Review of Economics and Statistics Conlon, Rao, Wang (2022)
To download the repo simply type:
git clone https://github.com/chrisconlon/sin_taxes
- This project runs almost entirely in Python (3.7 or above recommended).
- The dependencies can be installed via:
pip install -r ./code/requirements.txt
- The only kiltsreader is the authors' own package:
https://github.com/chrisconlon/kiltsnielsen
- We anticipate most users will be running this replication package from within an Anaconda environment. To avoid making changes to your base environment you will want to create a separate environment for this replication package. To do that
conda create --name sin_tax --file requirements.txt
conda activate sin_tax
- How to run the code
Change to the directory labeled code
and run "./run_all.sh" on the terminal. The code should take approximately 20 minutes to run. Tables and figures will be produced as described below.
cd code
./runall.sh
-
After the files numbered 0_ through 3_, the remaining files that generate tables and figures can be run in any order.
-
Memory Requirements: 0_read_nielsen_data.py is designed for speed not for memory usage. It can use over 32GB of RAM. You may want to separately process year by year to conserve memory. Comments are provided in the code. The remaining files use neglible amounts of memory.
- We cannot include the Kilts/NielsenIQ data directly in this package but information on acquiring the data for academic researchers is available at https://www.chicagobooth.edu/research/kilts/datasets/nielseniq-nielsen
- You only need to download the Consumer Panelist Data and this project does not require any scanner data.
- You will need to modify the path in
./code/0_read_nielsen_data.py
to point the folder with your (unzipped) Kilts/NielsenIQ files - You must have the
pyarrow
dependency installed to read and save the Kilts/NielsenIQ data.
data/raw_data:
The below files are publicly available Excel files constructed by the authors.
category_list.xlsx: mapping from NielsenIQ product_group_code to our category assignemnt nielsen_income_bins.xlsx: mapping from NielsenIQ income bin to income levels state_alcohol_rates.xlsx: Tax Policy Center panel of state excise taxes. state_cigarette_rates_5.xlsx Tax Policy Center panel of state excise taxes.
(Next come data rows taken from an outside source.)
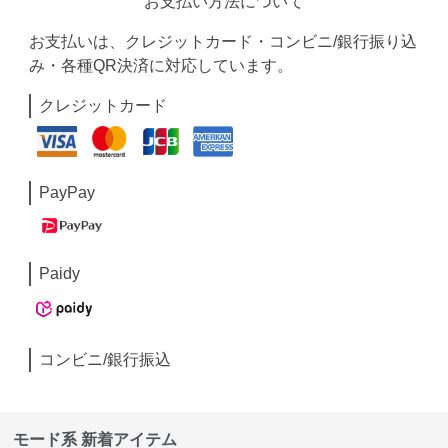
お支払い方法について
お支払いは、クレジットカード・コンビニ/銀行振り込
み・各種QR決済に対応しています。
クレジットカード
PayPay
Paidy
コンビニ/銀行振込
モード系 新着アイテム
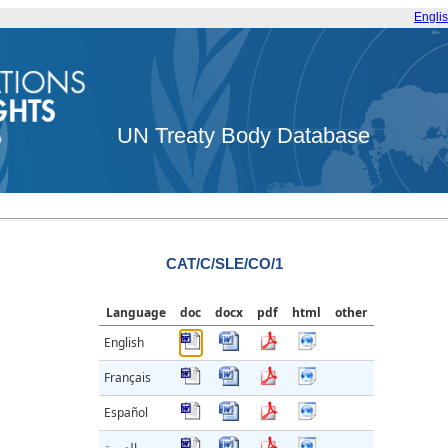
Engli
UN Treaty Body Database
CAT/C/SLE/CO/1
Language
doc
docx
pdf
html
other
English
Français
Español
العربية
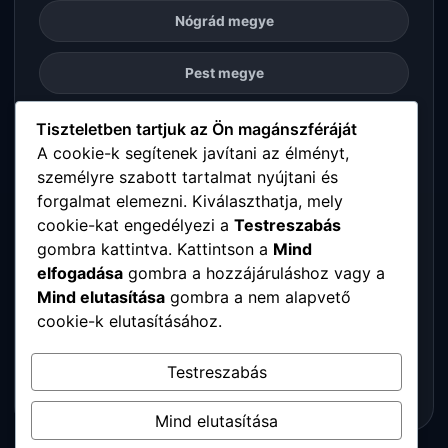
Nógrád megye
Pest megye
Somogy megye
Tiszteletben tartjuk az Ön magánszféráját
A cookie-k segítenek javítani az élményt,
személyre szabott tartalmat nyújtani és
Szabolcs-Szatmár-Bereg megye
forgalmat elemezni. Kiválaszthatja, mely
cookie-kat engedélyezi a
Testreszabás
Tolna megye
gombra kattintva. Kattintson a
Mind
elfogadása
gombra a hozzájáruláshoz vagy a
Vas megye
Mind elutasítása
gombra a nem alapvető
cookie-k elutasításához.
Veszprém megye
Testreszabás
Zala megye
Mind elutasítása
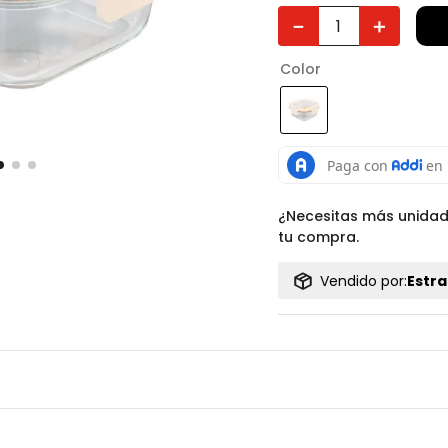
－
＋
Color
¿Necesitas más unida
tu compra.
Vendido por:
Estra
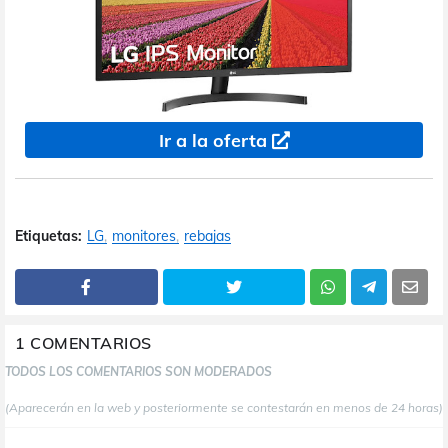
Ir a la oferta
Etiquetas:
LG
monitores
rebajas
1 COMENTARIOS
TODOS LOS COMENTARIOS SON MODERADOS
(Aparecerán en la web y posteriormente se contestarán en menos de 24 horas)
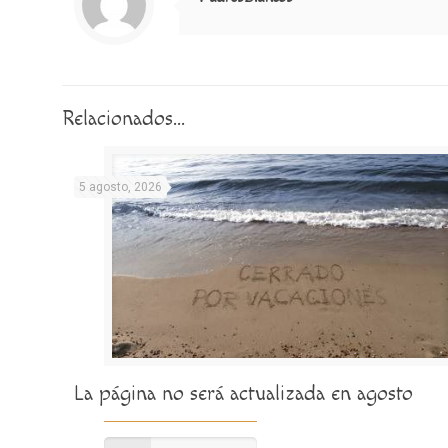
Relacionados...
5 agosto, 2026
La página no será actualizada en agosto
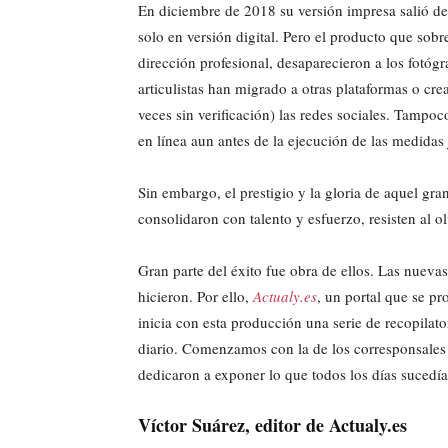
En diciembre de 2018 su versión impresa salió de
solo en versión digital. Pero el producto que sob
dirección profesional, desaparecieron a los fotógr
articulistas han migrado a otras plataformas o cr
veces sin verificación) las redes sociales. Tampo
en línea aun antes de la ejecución de las medidas 
Sin embargo, el prestigio y la gloria de aquel gr
consolidaron con talento y esfuerzo, resisten al o
Gran parte del éxito fue obra de ellos. Las nue
hicieron. Por ello,
Actualy.es
, un portal que se p
inicia con esta producción una serie de recopilator
diario. Comenzamos con la de los corresponsales q
dedicaron a exponer lo que todos los días sucedía
Víctor Suárez, editor de Actualy.es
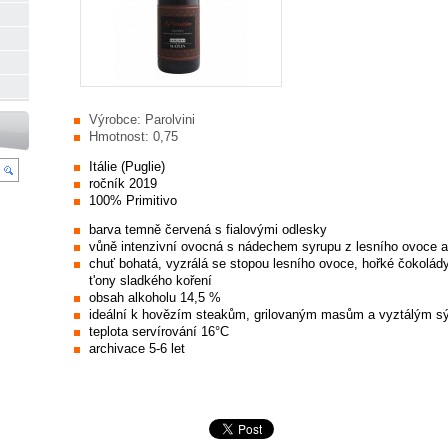
Výrobce:
Parolvini
Hmotnost:
0,75
Itálie (Puglie)
ročník 2019
100% Primitivo
barva temně červená s fialovými odlesky
vůně intenzivní ovocná s nádechem syrupu z lesního ovoce a
chuť bohatá, vyzrálá se stopou lesního ovoce, hořké čokolády
t'ony sladkého koření
obsah alkoholu 14,5 %
ideální k hovězím steakům, grilovaným masům a vyztálým s
teplota servírování 16°C
archivace 5-6 let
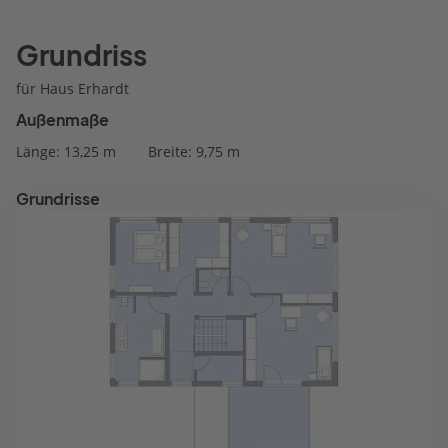
Grundriss
für Haus Erhardt
Außenmaße
Länge: 13,25 m
Breite: 9,75 m
Grundrisse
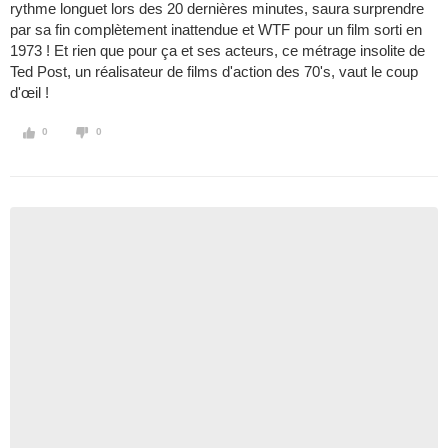
rythme longuet lors des 20 dernières minutes, saura surprendre
par sa fin complètement inattendue et WTF pour un film sorti en
1973 ! Et rien que pour ça et ses acteurs, ce métrage insolite de
Ted Post, un réalisateur de films d'action des 70's, vaut le coup
d'œil !
0
0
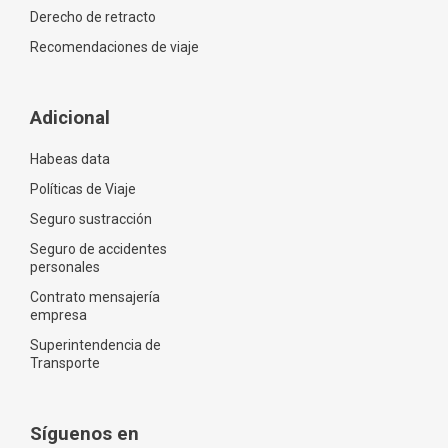
Derecho de retracto
Recomendaciones de viaje
Adicional
Habeas data
Políticas de Viaje
Seguro sustracción
Seguro de accidentes
personales
Contrato mensajería
empresa
Superintendencia de
Transporte
Síguenos en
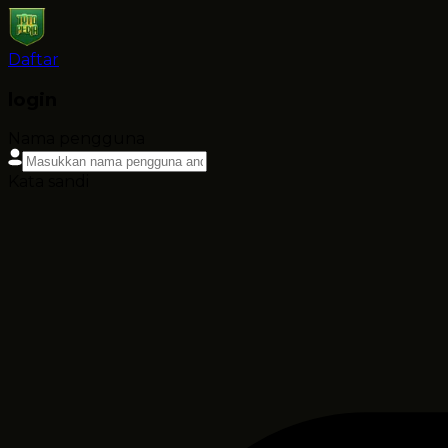
Daftar
login
Nama pengguna
Kata sandi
Table/Figure Number | Generating File |
---|---|
Table 1 | table1_revised.py |
Table 2 | table2_odds_ratio.py |
Table 3 | table3_by_year.py |
Figure 1 | Figure1_cdfs.py |
Figure 2 | Figure2_Correlation.py |
Table A1 | tableA1_alcohol_usage.py |
Table A2 | tableA2_ethanol_per_capita.py |
Table A3 | tableA3_tobacco_useage.py |
Figure A1 | FigureD1A1_DrinksperWeek.R |
Table B2 | tableB2_state_taxes.py |
Table D1 | tableD1_tax_burden_by_inc.py |
Table D2 | tableD2_sin_tax_by_Race.py |
Table D3 | tableD3_Regression.R |
Table D4 | tableD4_tax_inc_ratio.py |
Table D5 | table2_odds_ratio.py |
Table D6 | tableD6multiNM.py |
Table D7 | table2_odds_ratio.py |
Figure D1 | FigureD1A1_DrinksperWeek.R |
Table E1 | tableE1E2_Other_Cluster_Number.py |
Table E2 | tableE1E2_Other_Cluster_Number.py |
We use the parquet format for:
Large data inputs (above) Most intermediary datasets Parquet files are compressed columnar storage binaries that are readable by several software packages (R, Python, Stata, Julia, C++, etc.) and platforms. The goal of the parquet project is to maintain good performance for large datasets as well as interoperability.
The storage method is stable and maintained by the Apache Foundation. https://parquet.apache.org/documentation/latest/
We use the python package pyarrow
to read parquets and the package brotli
for compression (listed in the requirements.txt).